TASK LIST
A. Can you rewrite the paragraph beginning "Broadcast audio for the GALE program" in the GALE Chinese speech corpus description as a short list that keeps its main facts?
B. Can you continue the GALE Chinese speech corpus description, picking up after its final sentence?

EXCERPTED TEXT
┌──

Language resource #: 3330
Results 1891 - 1900 of 2023
-
C-004903: GALE Phase 4 Chinese Broadcast Conversation Speech
*Introduction*
GALE Phase 4 Chinese Broadcast Conversation Speech was developed by the Linguistic Data Consortium (LDC) and is comprised of approximately 172 hours of Mandarin Chinese broadcast conversation speech collected in 2008 by LDC and Hong Kong University of Science and Technology (HKUST), Hong Kong, during Phase 4 of the DARPA GALE (Global Autonomous Language Exploitation) Program.
Corresponding transcripts are released as GALE Phase 4 Chinese Broadcast Conversation Transcripts (LDC2016T12).
Broadcast audio for the GALE program was collected at LDC’s Philadelphia, PA USA facilities and at three remote collection sites: HKUST (Chinese), Medianet (Tunis, Tunisia) (Arabic), and MTC (Rabat, Morocco) (Arabic). The combined local and outsourced broadcast collection supported GALE at a rate of approximately 300 hours per week of programming from more than 50 broadcast sources for a total of over 30,000 hours of collected broadcast audio over the life of the program.

└──

ENTRIES SUPPLIED
┌──

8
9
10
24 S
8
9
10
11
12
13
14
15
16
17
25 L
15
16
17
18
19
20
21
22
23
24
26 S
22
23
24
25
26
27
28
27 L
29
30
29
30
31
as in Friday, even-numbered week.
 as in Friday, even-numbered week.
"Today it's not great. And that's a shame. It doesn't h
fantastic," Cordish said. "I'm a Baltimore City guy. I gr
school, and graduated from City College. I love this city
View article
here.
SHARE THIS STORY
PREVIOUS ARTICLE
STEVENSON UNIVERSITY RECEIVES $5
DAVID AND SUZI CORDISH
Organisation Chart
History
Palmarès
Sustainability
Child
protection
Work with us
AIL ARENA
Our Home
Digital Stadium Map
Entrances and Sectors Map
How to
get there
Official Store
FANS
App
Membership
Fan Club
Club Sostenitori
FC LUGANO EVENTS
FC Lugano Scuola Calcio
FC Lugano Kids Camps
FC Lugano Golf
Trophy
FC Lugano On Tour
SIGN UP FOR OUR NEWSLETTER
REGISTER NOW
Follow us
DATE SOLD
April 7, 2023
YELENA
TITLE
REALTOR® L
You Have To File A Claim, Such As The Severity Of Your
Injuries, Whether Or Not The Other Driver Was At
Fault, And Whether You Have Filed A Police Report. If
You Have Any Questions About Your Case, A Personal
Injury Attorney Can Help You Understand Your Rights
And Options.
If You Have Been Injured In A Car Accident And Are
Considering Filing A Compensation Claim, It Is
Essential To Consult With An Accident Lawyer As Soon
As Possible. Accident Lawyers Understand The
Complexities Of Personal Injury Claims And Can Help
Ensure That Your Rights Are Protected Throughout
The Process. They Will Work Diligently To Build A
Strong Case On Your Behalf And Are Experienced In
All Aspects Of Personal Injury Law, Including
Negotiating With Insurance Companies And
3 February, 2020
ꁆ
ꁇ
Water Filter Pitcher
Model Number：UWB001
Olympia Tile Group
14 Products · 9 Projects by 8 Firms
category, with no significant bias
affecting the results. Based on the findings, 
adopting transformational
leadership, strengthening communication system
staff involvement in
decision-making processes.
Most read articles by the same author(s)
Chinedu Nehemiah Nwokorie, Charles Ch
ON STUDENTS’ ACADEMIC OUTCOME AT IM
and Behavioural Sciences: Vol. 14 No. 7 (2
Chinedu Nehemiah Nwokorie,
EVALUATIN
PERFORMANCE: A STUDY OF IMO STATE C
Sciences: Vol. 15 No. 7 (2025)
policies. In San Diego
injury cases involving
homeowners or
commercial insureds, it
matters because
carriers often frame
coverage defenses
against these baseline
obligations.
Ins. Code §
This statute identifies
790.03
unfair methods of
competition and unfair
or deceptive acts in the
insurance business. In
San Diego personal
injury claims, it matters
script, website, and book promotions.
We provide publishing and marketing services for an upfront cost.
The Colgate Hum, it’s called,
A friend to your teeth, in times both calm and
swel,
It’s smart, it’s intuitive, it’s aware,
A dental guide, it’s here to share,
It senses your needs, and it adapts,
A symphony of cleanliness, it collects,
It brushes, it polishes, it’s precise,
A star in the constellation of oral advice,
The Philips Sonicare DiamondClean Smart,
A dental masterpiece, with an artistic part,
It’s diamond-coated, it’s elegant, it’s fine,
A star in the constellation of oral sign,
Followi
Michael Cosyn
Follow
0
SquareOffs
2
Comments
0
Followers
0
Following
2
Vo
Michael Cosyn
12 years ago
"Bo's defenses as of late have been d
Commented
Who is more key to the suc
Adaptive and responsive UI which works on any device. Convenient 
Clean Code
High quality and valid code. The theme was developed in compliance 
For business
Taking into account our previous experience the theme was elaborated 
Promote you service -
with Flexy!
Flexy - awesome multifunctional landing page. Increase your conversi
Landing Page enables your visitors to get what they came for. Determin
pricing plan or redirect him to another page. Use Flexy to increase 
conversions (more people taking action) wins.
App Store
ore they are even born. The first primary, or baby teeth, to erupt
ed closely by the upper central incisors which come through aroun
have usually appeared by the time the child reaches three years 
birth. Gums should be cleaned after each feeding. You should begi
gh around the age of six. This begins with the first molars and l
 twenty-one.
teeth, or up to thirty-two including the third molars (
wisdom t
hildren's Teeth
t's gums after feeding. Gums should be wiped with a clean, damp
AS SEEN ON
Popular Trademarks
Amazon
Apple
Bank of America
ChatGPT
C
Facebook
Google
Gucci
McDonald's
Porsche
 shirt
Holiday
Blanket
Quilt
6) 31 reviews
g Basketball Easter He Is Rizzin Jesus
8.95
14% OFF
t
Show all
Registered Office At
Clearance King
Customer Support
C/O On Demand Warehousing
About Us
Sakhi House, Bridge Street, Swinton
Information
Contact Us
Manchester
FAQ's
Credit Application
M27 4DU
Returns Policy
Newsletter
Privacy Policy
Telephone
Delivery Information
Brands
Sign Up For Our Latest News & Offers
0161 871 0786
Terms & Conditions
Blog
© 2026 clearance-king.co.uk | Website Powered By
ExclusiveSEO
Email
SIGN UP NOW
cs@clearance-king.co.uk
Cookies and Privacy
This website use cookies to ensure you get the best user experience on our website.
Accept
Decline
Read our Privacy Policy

└──

RESPONSES BY TASK
A.
- Collection sites: LDC's facilities in Philadelphia, PA, USA, plus three remote sites: HKUST (Chinese), Medianet in Tunis, Tunisia (Arabic), and MTC in Rabat, Morocco (Arabic).
- Collection rate: about 300 hours of programming per week from more than 50 broadcast sources.
- Total collected: over 30,000 hours of broadcast audio over the life of the program.

B.
LDC’s local broadcast collection system is highly automated, easily extensible and robust and capable of collecting, processing and evaluating hundreds of hours of content from several dozen sources per day. The broadcast material is served to the system by a set of free-to-air (FTA) satellite receivers, commercial direct satellite systems (DSS) such as DirecTV, direct broadcast satellite (DBS) receivers, and cable television (CATV) feeds. The mapping between receivers and recorders is dynamic and modular. All signal routing is performed under computer control, using a 256x64 A/V matrix switch. Programs are recorded in a high bandwidth A/V format and are then processed to extract audio, to generate keyframes and compressed audio/video, to produce time-synchronized closed captions (in the case of North American English) and to generate automatic speech recognition (ASR) output. An overview of the system, the sources recorded and the configuration of the recording laboratory are contained in the Guidelines for Broadcast Audio Collection Version 3.0 included in this release.
LDC designed a portable platform for remote broadcast collection. This is a TiVO-style digital video recording (DVR) system that records two streams of A/V material simultaneously. It supports analog CATV (NTSC and PAL) and FTA DVB-S satellite programming and can operate outside of the United States. It has a small footprint, weighs less than 30 pounds and can be transported as carry-on luggage.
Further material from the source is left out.